# Page:Efficient and Secure Group Messaging.pdf/4

• We will assume that a symmetric encryption algorithm is being used as part of the forward secure scheme. Suppose that the challenger was using AES-GCM256 (without loss of generality this can be any semantically secure symmetric algorithm) as his symmetric encryption scheme, such that ${\displaystyle c_{2}=AES\_GCM256(m,k')=E(m,k,x_{2})}$ for some ${\displaystyle k'\in \{0,1\}^{256}}$, the challenger shall now provide this key ${\displaystyle k'}$ to the adversary.

At the end of this game, the adversary should easily be able to compute ${\displaystyle m_{2}}$ by possession of the AES 256-bit key ${\displaystyle k'}$, however, if the scheme is forward secure then the adversary will not be able to distinguish ${\displaystyle c_{1}}$ from any random piece of data, and if now given a random message ${\displaystyle m'}$ alongside the real message ${\displaystyle m_{1}}$, the adversary should be statistically unable to distinguish which message was encrypted to generate the ciphertext ${\displaystyle c_{1}}$. The probability that the adversary guesses correctly minus the probability the adversary guesses wrong, which is the adversary advantage, should be (negligibly) zero. Let ${\displaystyle W_{1}}$ be the event that the adversary guesses correctly and ${\displaystyle W_{2}}$ be the event that the adversary guesses wrongly.

#### [Information provided]

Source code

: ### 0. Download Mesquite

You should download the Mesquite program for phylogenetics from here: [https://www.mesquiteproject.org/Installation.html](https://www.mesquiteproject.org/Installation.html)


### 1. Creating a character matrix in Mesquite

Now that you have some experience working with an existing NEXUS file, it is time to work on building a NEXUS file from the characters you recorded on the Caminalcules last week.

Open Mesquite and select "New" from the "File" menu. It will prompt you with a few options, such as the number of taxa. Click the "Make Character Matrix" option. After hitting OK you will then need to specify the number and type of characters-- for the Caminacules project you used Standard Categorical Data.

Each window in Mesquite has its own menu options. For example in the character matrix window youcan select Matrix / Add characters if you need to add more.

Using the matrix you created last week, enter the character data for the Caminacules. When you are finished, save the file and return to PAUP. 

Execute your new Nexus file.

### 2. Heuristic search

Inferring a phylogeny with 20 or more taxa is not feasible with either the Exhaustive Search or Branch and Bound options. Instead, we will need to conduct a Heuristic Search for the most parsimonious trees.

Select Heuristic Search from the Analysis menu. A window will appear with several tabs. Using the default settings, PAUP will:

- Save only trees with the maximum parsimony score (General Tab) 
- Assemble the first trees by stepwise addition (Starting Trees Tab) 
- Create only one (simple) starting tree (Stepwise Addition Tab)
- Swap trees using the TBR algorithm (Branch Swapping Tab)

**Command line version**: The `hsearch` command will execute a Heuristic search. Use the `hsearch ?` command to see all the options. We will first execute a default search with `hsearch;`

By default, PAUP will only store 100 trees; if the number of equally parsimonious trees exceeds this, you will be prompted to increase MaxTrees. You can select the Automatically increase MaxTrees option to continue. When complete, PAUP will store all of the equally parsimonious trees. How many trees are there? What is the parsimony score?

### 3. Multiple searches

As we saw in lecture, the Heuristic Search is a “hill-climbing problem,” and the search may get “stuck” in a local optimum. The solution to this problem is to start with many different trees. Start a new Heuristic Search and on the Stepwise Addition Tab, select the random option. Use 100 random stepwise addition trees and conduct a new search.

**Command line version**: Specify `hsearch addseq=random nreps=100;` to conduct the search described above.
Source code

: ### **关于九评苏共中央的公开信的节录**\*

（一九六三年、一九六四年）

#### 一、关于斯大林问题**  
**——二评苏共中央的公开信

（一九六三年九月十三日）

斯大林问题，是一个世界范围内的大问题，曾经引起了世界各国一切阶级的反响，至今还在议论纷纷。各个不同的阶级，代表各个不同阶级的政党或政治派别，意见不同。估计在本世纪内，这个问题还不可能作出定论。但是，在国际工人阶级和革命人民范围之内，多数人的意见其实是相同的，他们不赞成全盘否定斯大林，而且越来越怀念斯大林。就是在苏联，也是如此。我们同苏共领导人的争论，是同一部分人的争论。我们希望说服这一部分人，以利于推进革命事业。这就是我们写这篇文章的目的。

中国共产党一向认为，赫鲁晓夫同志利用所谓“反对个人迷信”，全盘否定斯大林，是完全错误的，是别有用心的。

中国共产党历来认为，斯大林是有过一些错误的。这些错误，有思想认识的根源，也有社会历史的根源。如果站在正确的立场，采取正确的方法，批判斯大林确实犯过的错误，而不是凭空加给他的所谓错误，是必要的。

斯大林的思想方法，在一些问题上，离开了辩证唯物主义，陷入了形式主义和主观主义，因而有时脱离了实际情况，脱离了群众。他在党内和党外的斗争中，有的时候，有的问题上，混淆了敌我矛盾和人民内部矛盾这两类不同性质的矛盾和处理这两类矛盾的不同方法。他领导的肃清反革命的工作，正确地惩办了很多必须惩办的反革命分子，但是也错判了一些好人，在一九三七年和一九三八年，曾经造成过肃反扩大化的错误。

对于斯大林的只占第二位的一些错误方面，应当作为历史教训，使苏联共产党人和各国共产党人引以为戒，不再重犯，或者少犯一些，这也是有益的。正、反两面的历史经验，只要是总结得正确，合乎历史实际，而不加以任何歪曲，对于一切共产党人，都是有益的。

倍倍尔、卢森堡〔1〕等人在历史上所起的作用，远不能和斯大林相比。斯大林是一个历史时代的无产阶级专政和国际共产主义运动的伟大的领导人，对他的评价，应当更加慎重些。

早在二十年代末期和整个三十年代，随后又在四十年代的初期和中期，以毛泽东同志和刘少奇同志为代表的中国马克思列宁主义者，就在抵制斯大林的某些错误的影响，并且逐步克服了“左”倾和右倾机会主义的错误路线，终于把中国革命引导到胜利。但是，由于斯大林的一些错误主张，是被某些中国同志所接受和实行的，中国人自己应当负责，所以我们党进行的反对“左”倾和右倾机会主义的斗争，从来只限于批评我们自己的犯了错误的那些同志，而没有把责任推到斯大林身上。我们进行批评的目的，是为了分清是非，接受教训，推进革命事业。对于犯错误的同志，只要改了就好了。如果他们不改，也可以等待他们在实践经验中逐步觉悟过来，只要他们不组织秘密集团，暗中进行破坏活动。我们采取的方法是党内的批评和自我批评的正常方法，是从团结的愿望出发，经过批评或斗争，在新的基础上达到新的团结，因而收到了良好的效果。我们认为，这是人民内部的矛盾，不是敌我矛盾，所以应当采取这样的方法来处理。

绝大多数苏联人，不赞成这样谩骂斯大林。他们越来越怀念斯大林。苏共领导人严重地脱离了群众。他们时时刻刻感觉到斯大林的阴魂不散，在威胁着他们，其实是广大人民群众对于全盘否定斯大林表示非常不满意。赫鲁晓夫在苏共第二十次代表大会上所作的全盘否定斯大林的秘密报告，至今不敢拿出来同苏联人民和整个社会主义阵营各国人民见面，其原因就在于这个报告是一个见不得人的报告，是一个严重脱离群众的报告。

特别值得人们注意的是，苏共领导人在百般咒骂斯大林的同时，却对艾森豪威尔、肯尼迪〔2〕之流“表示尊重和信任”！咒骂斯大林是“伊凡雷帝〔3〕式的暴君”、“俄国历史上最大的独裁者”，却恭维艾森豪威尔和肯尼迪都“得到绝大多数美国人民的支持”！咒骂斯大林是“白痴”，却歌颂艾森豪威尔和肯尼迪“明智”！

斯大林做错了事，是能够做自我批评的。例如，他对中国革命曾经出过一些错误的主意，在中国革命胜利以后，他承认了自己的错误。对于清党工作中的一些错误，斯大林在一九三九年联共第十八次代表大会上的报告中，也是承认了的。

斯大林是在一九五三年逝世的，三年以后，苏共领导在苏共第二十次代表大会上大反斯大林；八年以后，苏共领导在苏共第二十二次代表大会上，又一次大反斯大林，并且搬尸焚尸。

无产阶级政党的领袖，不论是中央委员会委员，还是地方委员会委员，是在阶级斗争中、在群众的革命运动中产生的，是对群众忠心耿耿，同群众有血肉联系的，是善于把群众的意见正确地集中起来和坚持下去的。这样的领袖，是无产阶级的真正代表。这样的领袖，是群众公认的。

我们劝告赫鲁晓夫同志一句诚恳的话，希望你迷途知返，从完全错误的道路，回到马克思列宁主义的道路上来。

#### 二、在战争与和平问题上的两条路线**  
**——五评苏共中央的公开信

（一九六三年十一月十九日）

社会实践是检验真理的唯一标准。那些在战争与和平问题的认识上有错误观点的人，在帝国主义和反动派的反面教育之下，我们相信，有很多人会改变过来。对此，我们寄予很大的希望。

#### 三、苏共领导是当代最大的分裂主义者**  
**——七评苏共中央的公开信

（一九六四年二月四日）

#### [Brief 1]
Decide whether each statement agrees with the group messaging excerpt, answering yes or no and quoting the deciding words: (a) The adversary receives the symmetric key used to produce the second ciphertext. (b) The argument works only if the symmetric scheme is AES-GCM256. (c) The adversary advantage is the probability of a correct guess minus the probability of a wrong guess.
#### [Brief 2]
Resume the group messaging excerpt after its final sentence, in the same technical register.

#### [Task result 1]
(a) Yes: "the challenger shall now provide this key"
(b) No: "without loss of generality this can be any semantically secure symmetric algorithm"
(c) Yes: "The probability that the adversary guesses correctly minus the probability the adversary guesses wrong, which is the adversary advantage"

#### [Task result 2]
${\displaystyle Adversary~Advantage=|Pr[W_{1}]-Pr[W_{2}]|}$

Definition 2 Break-in recovery:

Break-in recovery is defined by a near equivalent game. The challenger picks a random message ${\displaystyle m_{1}\in {\mathcal {M}}}$, and an initial key ${\displaystyle k\in {\mathcal {K}}}$. The challenger initializes the state ${\displaystyle x_{1}\in {\mathcal {X}}}$ and then computes the cipher ${\displaystyle c_{1}\in {\mathcal {C}}}$ and sends ${\displaystyle c_{1}}$ to the adversary ${\displaystyle {\mathcal {A}}}$. As part of the encryption output the challenger is also left with a new state ${\displaystyle x_{2}\in {\mathcal {X}}}$.

Next, the challenger picks a new random message ${\displaystyle m_{2}}$, and encrypts it using ${\displaystyle c_{2}=E(m,k,x_{2})}$ using the new state generated from step 1. The challenger sends the cipher ${\displaystyle c_{2}}$ to the adversary.

This time, the challenger reveals to the adversary the initial key ${\displaystyle k\in {\mathcal {K}}}$ and the initial state ${\displaystyle x_{1}}$. However, without ${\displaystyle x_{2}}$, which includes information on a ratchet step performed from the initial step, the adversary cannot decrypt ${\displaystyle c_{2}}$, and given a random message ${\displaystyle m'\in {\mathcal {M}}}$ alongside ${\displaystyle m_{2}}$ should not be able to guess which one was used to generate ${\displaystyle c_{2}}$.

4A Simple Symmetric Ratchet

Suppose that we are using symmetric encryption (so a shared key has already been securely established by the parties), then we make it into a symmetric ratchet by changing the key in a one-way fashion each time we take a ratchet step (perhaps every message or every hour). Below I provide a simple way of achieving this using just symmetric keys and no public-key cryptography, simply by using a random collision-resistant hash function.

Let key[0] be in the initial agreed symmetric key. Then we recursively define

${\displaystyle key[i]=hash(key[i-1]))}$

For the ith message key used for authenticated encryption (say with AES-GCM). Each encryption operation would also include a random nonce for added security.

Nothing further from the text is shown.